══ TESTO DA LEGGERE

È L'ORA DELLE INFLUENCER TRUMPIANE
L’ultima Galapagos:
"Make America Hot Again" è il grido di battaglia con il quale le influencer di destra stanno conquistando il web. Nel mondo di prima "influencer repubblicane" era un ossimoro, giacché erano considerate un po' sfigate. Ma il mondo di prima non esiste più e, dopo lunga quaresima, anche le "bimbe di Trump" hanno diritto al loro quarto d'ora di celebrità social. L'Economist cita un video Instagram di una ragazza che fa bella mostra del suo outfit, un vestito castigato pensato per andare in chiesa, con l'aggiunta di una fondina invisibile per una pistola. È stato visto 27 milioni di volte. The Conservateur è un giornale online che si propone come l'alternativa di destra a Vogue. L'homepage è un trionfo di rosa, con una mamma gnocca ma prima di tutto mamma che si fa un selfie mentre abbraccia il suo neonato. Il titolo d'apertura, tradotto, dice – evidentemente immemore da che parte anatomica l'attuale presidente suggeriva di prenderle – Il futuro è donna con Trump. C'è anche un articolo dal titolo Make Your Closet Great Again con l'interno – rosa, what else? – di un armadietto che contiene giusto dei sabot e una flûte di champagne. Potremmo ridicolizzare la rilevanza di queste influencer reali o potenziali – L'egemonia culturale sarà armocromistizzata! – ma sbaglieremmo. La dieta mediatica di quasi 4 under 30 su 10, in America, consiste di influencer. La Casa Bianca, mentre chiude le porte a giornali e agenzie tradizionali, sta dando loro un accesso senza precedenti. Anche Kai Trump, la nipote diciassettenne di Trump, ha già milioni di follower facendo video sul golf o sul lancio dei razzi di SpaceX. Non è da tutti poter scrivere «Mio nonno è di nuovo Presidente!».

════

Nel testo sulle influencer trumpiane, quante volte è stato visto il video Instagram citato dall'Economist? I dati riportati qui sono materiale a sé, distinto dal testo.

══ DATI FORNITI

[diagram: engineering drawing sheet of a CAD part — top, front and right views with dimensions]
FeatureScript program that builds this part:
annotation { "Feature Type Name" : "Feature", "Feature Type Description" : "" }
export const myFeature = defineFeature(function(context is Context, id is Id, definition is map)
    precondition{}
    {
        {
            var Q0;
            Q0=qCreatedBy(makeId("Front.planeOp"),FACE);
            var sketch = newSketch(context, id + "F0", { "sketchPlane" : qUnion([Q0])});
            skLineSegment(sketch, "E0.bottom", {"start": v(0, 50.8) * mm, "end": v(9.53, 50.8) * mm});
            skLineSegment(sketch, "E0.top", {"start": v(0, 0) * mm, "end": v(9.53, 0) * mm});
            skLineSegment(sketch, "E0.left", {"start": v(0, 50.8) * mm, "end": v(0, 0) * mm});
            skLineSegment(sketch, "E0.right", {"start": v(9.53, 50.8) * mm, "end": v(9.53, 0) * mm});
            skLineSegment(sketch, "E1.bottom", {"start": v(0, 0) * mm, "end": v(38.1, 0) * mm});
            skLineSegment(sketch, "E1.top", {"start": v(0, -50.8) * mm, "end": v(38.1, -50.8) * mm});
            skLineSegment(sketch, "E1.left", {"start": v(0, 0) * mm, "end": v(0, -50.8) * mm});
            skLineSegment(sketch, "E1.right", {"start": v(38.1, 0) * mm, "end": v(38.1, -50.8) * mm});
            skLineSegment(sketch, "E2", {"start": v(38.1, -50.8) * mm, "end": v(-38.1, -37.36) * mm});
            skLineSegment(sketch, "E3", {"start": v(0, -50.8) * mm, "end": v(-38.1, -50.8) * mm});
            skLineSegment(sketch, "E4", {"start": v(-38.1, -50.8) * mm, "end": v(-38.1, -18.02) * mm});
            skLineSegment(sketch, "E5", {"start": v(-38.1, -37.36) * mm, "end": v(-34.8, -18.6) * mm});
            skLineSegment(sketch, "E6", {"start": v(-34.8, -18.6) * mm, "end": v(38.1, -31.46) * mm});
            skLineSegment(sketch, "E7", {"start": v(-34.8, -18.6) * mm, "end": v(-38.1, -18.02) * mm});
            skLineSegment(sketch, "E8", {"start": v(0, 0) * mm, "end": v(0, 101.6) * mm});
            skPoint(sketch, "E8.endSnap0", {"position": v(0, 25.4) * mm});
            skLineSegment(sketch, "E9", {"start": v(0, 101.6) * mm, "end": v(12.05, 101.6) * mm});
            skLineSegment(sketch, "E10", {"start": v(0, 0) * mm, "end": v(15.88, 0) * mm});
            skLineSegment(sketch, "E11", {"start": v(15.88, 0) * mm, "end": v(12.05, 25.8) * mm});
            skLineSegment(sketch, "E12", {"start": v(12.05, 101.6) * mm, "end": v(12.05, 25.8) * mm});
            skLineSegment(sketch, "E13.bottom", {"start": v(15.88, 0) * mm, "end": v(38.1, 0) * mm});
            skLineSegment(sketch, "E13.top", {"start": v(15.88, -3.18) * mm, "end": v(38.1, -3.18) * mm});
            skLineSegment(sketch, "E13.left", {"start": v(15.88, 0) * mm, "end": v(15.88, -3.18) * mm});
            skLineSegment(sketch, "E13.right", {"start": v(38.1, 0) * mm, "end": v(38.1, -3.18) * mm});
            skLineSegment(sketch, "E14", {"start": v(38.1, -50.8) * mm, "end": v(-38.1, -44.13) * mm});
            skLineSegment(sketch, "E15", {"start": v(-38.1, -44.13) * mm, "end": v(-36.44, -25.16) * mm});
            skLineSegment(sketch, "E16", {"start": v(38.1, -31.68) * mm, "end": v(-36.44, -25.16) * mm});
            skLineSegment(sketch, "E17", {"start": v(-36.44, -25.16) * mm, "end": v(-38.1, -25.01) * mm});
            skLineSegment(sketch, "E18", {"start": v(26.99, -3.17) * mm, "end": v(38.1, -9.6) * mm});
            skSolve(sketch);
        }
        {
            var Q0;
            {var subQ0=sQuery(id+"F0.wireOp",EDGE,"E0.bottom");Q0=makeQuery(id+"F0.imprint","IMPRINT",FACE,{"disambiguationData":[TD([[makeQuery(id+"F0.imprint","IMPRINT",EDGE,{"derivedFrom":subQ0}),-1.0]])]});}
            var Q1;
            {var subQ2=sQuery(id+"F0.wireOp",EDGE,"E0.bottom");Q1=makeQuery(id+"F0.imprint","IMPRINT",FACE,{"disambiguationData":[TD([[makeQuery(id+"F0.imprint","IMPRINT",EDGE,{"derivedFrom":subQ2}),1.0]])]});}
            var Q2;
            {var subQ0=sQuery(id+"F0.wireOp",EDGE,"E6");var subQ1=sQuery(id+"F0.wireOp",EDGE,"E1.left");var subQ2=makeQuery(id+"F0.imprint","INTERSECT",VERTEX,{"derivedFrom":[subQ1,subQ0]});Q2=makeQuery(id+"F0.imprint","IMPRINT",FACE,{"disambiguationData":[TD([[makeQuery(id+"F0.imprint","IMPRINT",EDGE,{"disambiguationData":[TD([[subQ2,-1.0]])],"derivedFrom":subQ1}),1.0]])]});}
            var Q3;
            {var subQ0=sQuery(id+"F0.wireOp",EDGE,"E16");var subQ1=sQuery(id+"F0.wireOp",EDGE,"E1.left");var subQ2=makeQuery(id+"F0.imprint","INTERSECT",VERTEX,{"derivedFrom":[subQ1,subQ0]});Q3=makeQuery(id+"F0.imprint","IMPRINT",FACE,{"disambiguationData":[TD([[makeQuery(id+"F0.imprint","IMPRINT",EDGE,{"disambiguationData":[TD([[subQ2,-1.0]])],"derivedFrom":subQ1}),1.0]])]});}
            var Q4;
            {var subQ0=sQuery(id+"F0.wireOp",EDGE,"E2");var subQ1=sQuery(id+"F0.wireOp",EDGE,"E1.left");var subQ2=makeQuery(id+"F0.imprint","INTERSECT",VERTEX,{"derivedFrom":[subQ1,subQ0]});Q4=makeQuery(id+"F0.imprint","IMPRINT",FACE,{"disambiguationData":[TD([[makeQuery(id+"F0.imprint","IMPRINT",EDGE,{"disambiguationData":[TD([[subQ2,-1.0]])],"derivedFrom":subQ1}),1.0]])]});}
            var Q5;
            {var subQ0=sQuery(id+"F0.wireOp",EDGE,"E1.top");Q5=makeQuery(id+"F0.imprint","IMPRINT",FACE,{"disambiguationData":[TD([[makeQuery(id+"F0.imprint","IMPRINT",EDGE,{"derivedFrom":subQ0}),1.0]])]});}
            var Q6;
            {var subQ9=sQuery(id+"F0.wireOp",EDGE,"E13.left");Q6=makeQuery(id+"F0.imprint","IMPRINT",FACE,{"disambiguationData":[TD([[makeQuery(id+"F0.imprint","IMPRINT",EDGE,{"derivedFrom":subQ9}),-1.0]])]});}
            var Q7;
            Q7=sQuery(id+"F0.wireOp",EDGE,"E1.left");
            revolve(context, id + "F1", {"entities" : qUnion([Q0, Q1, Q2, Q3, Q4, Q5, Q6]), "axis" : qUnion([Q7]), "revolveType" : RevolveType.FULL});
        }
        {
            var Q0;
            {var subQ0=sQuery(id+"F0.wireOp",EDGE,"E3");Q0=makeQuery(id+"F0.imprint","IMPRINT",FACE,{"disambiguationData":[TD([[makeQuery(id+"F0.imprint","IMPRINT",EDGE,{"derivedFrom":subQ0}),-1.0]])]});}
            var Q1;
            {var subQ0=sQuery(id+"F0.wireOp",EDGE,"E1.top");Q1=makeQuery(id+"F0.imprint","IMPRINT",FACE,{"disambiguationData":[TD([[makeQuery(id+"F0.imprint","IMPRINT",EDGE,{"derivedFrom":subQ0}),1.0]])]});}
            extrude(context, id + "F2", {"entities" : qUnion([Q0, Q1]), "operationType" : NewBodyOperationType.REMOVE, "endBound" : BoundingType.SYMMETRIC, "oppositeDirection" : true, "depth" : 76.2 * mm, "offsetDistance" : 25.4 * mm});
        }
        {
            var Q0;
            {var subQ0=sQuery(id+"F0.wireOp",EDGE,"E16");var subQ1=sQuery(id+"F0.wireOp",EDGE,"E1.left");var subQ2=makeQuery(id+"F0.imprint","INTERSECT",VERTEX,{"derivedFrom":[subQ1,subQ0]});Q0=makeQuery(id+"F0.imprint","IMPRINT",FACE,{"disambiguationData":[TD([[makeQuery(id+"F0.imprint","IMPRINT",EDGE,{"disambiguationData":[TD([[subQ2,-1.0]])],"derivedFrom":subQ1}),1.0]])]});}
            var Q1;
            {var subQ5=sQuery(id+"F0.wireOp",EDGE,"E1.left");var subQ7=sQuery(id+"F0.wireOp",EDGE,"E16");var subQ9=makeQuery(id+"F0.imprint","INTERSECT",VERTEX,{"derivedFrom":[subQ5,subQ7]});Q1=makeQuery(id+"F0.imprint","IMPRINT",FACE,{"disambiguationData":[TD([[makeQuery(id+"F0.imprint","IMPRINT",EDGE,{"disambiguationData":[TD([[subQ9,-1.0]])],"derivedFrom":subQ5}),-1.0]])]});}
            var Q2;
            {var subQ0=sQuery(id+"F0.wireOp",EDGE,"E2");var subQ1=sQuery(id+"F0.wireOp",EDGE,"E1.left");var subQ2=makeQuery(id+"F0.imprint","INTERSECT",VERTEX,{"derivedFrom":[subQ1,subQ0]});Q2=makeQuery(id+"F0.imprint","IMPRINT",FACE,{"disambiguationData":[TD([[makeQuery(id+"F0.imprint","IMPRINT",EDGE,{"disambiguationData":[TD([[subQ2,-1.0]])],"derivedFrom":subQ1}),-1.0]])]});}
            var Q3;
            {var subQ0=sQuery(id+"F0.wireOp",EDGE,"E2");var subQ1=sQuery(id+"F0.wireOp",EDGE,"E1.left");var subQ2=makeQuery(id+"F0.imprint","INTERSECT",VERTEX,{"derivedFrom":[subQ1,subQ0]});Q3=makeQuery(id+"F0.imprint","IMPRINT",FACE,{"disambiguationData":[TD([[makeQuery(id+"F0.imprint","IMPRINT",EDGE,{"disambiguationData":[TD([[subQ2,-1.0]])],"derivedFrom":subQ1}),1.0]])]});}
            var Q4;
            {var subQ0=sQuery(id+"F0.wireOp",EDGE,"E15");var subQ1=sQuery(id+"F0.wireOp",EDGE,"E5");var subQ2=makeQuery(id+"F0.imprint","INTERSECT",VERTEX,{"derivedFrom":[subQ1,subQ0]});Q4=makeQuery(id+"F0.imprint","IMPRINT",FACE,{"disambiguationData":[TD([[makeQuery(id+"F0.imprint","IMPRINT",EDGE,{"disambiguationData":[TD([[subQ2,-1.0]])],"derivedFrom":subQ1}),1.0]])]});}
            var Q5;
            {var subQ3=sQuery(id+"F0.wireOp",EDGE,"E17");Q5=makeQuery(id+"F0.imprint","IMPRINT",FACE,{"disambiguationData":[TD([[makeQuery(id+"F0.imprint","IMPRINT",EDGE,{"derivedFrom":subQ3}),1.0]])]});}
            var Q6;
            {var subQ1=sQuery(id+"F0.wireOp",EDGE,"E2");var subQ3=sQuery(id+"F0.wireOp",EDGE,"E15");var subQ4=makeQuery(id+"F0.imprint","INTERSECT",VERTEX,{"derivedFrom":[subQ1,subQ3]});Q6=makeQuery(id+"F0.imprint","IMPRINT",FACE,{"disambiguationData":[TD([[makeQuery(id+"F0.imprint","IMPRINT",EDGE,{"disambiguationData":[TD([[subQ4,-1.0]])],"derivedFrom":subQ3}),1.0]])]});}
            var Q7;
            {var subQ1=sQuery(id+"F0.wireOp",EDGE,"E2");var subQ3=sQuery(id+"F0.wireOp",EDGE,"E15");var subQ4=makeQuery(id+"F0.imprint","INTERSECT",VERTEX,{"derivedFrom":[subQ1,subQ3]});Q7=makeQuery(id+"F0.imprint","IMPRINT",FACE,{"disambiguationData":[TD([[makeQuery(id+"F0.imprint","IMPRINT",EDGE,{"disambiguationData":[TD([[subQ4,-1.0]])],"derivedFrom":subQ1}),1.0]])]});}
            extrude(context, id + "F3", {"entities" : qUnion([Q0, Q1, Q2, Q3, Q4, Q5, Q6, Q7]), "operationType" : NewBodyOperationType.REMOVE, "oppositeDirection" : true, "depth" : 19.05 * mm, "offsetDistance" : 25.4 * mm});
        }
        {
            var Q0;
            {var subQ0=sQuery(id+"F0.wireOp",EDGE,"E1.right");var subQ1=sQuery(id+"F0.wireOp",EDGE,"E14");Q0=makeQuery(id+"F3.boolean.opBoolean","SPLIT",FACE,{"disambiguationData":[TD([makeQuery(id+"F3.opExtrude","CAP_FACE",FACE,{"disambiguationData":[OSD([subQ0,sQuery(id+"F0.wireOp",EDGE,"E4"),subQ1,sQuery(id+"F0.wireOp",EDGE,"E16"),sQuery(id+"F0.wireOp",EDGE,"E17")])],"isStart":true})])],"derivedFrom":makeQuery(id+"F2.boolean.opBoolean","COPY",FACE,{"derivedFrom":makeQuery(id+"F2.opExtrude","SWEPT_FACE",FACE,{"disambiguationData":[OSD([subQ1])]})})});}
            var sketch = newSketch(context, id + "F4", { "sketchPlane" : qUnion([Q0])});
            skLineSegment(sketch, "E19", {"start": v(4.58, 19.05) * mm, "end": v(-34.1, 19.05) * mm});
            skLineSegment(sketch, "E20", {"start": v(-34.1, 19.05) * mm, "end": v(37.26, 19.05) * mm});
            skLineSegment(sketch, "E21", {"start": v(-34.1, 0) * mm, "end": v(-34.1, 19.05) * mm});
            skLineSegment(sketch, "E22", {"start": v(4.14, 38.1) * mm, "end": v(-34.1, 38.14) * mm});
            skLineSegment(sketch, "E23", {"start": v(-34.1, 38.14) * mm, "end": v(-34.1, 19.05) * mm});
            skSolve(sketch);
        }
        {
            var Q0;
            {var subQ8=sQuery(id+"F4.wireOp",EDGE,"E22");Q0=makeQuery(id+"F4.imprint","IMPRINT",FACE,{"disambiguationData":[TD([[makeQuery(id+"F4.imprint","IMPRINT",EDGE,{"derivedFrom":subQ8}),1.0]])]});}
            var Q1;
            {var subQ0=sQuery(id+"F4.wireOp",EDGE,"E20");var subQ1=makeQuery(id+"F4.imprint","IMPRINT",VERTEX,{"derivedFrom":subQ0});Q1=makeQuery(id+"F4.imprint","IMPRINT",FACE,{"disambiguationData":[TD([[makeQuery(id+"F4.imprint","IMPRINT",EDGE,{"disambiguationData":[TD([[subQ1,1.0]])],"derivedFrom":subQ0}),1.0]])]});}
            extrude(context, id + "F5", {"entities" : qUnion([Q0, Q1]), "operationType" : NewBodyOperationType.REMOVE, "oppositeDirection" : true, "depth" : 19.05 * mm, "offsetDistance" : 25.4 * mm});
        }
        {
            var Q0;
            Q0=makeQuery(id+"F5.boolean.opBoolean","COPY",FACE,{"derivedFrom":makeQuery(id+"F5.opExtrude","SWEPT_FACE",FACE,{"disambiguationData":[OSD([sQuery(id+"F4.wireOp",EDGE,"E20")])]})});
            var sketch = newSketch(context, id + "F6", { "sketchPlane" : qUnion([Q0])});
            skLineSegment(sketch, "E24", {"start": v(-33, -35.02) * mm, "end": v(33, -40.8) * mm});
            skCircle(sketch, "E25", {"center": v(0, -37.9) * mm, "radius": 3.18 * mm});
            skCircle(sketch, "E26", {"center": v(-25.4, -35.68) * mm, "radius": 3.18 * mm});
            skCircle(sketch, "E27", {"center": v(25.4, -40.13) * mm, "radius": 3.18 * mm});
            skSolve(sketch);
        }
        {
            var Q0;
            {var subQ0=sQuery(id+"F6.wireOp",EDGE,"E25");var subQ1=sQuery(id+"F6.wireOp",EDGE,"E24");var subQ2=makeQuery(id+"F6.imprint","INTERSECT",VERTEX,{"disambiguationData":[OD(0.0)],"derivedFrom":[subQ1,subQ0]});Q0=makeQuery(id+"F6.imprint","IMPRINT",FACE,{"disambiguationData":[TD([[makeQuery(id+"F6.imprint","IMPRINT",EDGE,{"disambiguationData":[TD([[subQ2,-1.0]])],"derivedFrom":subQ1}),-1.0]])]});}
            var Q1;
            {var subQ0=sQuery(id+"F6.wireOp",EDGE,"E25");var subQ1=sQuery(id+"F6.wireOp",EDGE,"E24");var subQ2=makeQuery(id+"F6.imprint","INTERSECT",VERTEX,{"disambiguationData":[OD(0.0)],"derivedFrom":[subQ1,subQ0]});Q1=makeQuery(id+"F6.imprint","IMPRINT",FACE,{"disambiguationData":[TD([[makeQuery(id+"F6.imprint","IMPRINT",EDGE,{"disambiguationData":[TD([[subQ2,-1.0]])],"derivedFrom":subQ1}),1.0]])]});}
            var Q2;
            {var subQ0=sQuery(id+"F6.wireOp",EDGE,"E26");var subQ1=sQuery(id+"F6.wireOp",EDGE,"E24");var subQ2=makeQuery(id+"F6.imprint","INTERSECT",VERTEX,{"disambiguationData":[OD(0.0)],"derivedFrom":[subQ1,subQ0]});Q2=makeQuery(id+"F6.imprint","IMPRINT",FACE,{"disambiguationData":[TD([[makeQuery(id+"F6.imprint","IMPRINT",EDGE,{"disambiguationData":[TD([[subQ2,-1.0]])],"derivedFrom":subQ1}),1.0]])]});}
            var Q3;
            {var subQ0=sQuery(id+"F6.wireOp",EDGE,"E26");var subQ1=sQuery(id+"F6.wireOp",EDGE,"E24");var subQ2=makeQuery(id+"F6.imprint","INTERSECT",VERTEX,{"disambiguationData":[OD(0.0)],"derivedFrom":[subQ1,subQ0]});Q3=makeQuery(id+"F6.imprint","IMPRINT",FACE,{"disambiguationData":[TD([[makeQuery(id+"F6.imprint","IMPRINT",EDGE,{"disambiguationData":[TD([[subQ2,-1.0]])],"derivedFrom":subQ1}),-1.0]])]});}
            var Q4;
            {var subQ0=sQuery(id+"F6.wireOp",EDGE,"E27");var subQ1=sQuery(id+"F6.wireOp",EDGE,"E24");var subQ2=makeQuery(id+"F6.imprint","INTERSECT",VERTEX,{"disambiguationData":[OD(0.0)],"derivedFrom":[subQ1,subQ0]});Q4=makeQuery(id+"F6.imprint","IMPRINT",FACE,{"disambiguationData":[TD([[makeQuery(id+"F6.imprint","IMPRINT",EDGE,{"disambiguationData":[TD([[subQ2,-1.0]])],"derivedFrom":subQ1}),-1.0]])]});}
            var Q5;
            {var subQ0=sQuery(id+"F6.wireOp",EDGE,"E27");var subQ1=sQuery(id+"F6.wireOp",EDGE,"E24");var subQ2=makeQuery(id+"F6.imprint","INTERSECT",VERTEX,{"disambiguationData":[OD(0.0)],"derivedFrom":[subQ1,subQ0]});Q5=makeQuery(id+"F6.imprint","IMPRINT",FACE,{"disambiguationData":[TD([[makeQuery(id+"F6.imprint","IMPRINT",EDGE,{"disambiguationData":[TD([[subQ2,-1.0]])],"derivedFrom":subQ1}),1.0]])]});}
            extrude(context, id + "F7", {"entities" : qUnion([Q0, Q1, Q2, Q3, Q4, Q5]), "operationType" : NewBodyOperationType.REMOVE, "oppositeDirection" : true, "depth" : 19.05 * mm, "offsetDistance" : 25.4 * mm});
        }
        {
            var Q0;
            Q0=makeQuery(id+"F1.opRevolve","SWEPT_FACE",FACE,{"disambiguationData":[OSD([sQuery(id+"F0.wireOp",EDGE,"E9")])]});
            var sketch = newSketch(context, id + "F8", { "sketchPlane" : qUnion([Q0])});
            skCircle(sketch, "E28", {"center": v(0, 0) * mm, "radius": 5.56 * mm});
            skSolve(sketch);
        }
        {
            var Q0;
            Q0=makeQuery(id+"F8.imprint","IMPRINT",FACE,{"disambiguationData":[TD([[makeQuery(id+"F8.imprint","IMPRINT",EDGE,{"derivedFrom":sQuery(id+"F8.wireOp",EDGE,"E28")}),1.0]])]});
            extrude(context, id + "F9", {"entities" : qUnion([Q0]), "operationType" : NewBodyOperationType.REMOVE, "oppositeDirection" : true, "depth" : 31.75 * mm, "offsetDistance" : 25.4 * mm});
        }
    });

════

• _RISPOSTA AL COMPITO_: 27 milioni di volte.